• Provided records:
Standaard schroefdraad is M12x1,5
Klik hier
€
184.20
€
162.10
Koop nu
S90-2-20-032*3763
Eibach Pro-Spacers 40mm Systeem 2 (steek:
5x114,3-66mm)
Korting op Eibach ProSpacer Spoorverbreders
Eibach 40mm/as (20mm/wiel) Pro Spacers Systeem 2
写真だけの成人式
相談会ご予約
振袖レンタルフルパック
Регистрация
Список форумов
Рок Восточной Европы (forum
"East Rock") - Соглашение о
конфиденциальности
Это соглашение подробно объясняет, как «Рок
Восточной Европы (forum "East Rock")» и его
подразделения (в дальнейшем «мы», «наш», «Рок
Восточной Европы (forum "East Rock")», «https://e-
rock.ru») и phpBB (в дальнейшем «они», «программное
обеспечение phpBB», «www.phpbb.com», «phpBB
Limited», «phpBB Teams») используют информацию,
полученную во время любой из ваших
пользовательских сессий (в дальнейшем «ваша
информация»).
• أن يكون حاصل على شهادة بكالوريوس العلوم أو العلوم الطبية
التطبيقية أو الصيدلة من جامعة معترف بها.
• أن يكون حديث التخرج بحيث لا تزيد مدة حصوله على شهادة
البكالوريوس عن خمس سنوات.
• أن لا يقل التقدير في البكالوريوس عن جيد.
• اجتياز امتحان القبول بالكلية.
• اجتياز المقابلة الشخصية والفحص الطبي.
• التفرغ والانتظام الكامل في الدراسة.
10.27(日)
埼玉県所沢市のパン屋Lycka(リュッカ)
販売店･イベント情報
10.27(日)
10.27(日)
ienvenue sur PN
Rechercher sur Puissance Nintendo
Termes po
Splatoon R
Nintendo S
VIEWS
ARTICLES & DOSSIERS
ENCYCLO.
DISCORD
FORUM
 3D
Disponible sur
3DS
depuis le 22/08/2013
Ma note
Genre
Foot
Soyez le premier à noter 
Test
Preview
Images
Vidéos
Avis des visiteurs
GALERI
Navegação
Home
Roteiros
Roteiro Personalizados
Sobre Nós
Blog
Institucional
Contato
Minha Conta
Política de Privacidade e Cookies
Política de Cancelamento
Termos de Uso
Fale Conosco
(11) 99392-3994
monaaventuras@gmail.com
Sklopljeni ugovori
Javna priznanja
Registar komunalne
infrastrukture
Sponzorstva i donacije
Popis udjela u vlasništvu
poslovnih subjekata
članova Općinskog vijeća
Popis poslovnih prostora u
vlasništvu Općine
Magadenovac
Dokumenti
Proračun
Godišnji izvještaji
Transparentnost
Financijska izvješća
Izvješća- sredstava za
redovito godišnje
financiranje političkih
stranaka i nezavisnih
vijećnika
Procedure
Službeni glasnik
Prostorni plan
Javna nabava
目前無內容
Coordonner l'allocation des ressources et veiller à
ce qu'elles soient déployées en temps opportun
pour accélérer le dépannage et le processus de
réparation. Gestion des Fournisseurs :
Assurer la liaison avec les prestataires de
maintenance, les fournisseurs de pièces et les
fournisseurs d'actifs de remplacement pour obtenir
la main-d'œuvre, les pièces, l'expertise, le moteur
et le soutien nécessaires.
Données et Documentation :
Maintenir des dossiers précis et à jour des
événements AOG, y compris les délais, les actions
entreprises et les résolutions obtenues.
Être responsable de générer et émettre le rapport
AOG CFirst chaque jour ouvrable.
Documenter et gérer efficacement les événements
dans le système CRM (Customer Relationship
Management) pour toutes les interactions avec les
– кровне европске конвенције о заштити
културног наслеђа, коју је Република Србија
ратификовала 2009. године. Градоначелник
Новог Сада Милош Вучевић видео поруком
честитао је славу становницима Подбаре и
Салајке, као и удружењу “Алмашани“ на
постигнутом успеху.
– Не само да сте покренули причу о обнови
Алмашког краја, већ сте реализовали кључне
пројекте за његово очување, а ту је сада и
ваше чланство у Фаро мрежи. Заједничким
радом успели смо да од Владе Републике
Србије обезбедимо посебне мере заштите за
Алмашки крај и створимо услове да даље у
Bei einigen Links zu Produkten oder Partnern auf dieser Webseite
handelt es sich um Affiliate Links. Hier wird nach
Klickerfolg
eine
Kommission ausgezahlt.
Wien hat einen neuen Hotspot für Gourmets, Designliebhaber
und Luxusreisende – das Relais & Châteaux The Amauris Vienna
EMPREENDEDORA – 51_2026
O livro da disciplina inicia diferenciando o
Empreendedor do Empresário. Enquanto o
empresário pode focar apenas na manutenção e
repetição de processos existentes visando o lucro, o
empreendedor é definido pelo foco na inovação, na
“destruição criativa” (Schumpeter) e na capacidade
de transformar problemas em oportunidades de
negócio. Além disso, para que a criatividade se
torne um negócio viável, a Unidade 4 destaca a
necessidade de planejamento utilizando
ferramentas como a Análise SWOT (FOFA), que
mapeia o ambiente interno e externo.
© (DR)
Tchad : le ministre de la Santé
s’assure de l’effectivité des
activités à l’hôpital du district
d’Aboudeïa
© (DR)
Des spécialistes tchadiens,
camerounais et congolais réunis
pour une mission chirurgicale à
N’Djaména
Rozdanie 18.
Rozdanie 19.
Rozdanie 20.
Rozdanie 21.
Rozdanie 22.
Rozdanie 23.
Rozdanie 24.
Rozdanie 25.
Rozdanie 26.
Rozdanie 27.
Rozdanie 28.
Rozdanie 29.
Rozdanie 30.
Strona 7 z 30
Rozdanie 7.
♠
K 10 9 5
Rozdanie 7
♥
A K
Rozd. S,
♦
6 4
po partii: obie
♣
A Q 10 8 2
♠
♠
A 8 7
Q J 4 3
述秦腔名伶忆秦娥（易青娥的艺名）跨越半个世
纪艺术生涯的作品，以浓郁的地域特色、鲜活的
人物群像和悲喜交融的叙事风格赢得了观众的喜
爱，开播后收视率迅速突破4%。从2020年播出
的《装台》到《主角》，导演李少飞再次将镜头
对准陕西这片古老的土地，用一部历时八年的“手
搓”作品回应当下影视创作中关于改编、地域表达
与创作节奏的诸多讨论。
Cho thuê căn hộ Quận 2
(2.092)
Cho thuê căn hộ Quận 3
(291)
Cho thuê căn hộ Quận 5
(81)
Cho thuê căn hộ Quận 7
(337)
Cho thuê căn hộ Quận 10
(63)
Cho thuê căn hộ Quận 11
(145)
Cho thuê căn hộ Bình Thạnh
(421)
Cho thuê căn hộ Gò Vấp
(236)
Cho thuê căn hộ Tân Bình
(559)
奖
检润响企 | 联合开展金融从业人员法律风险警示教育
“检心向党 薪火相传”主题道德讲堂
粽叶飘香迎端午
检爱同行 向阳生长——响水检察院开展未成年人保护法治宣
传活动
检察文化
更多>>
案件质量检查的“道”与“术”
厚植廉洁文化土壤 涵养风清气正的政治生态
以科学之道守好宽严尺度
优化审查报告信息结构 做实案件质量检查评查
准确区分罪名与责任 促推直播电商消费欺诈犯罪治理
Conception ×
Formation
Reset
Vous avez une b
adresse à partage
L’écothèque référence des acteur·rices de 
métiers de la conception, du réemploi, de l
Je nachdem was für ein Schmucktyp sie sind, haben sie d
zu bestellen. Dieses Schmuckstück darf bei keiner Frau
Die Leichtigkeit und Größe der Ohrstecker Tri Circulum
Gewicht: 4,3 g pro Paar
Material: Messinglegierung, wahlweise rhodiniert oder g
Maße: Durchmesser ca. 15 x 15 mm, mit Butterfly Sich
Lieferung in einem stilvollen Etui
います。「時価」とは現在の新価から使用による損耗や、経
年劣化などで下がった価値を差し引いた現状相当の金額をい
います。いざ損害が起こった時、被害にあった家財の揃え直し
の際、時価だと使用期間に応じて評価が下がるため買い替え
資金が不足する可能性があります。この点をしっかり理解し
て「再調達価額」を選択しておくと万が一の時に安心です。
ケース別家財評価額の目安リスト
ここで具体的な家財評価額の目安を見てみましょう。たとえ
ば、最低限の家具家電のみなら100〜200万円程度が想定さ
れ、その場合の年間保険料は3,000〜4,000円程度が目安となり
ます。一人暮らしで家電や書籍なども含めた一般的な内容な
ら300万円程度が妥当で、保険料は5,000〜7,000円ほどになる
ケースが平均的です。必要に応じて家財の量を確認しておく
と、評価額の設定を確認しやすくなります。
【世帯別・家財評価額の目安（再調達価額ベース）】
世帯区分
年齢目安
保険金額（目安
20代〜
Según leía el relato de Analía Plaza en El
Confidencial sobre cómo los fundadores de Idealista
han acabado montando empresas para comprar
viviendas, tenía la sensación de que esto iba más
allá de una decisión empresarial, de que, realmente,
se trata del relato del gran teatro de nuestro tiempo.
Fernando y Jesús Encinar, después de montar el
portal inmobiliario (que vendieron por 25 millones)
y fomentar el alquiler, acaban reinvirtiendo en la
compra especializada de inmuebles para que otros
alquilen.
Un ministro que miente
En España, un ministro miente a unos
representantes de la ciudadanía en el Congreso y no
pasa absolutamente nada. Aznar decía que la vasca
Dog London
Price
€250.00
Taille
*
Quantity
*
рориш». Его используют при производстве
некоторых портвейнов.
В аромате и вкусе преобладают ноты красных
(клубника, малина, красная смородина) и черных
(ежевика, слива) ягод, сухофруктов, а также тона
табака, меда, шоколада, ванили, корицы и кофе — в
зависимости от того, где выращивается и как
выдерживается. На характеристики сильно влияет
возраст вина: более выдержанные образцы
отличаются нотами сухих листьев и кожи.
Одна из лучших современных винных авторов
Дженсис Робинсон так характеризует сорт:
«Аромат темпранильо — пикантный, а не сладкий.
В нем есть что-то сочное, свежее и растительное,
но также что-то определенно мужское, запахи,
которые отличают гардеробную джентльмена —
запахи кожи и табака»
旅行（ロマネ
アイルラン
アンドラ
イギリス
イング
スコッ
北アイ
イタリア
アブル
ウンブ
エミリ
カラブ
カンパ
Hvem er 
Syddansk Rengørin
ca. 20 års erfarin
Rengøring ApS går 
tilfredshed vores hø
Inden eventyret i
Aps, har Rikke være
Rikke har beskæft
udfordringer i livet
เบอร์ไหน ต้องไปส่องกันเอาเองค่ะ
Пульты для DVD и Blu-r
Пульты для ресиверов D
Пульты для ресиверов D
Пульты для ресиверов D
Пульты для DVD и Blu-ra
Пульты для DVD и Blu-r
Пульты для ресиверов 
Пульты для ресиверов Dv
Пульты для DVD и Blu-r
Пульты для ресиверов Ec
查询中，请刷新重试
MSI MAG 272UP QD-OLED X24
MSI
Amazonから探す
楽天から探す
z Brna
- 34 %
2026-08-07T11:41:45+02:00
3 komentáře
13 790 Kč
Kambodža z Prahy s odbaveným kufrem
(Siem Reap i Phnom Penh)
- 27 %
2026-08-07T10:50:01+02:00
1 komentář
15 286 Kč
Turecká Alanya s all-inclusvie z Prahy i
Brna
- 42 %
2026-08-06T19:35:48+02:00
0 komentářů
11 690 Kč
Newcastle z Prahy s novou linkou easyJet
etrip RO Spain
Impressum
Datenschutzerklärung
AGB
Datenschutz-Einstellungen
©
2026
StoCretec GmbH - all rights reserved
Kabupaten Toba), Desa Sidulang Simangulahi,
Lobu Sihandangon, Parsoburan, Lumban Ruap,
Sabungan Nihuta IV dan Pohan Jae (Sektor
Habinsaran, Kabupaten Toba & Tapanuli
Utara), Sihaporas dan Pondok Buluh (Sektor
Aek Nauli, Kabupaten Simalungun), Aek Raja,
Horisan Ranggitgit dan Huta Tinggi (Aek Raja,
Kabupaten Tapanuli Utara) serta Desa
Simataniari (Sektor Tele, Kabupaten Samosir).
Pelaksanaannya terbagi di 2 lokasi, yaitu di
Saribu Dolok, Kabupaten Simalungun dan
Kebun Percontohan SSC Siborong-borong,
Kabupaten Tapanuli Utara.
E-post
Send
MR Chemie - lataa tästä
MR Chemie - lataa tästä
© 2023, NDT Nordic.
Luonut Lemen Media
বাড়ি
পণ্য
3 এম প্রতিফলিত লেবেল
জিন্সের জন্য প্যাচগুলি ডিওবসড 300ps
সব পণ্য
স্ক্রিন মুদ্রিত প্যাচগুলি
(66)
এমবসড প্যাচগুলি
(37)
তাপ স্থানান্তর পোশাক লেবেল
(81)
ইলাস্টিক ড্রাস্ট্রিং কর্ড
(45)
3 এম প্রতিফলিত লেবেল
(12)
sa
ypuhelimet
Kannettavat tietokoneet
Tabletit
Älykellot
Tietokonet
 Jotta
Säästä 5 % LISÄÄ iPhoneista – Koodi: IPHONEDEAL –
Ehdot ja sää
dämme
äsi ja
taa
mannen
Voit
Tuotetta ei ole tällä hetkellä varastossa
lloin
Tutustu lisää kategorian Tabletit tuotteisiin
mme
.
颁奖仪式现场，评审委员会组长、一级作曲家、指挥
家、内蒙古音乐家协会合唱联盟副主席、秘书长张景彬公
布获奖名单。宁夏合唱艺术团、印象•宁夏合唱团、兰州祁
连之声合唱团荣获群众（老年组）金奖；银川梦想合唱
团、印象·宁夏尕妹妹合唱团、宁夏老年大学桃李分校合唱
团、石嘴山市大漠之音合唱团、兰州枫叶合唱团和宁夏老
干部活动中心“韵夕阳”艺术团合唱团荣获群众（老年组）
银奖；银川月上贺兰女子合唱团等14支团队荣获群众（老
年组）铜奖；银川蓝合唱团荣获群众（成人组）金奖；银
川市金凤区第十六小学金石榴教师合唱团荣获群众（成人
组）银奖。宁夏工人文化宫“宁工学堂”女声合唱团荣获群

• Goal of the exercise:
Only lines with the string "Bình" are wanted; please find each one in the listing and copy it.

• Finished exercise:
Cho thuê căn hộ Bình Thạnh
Cho thuê căn hộ Tân Bình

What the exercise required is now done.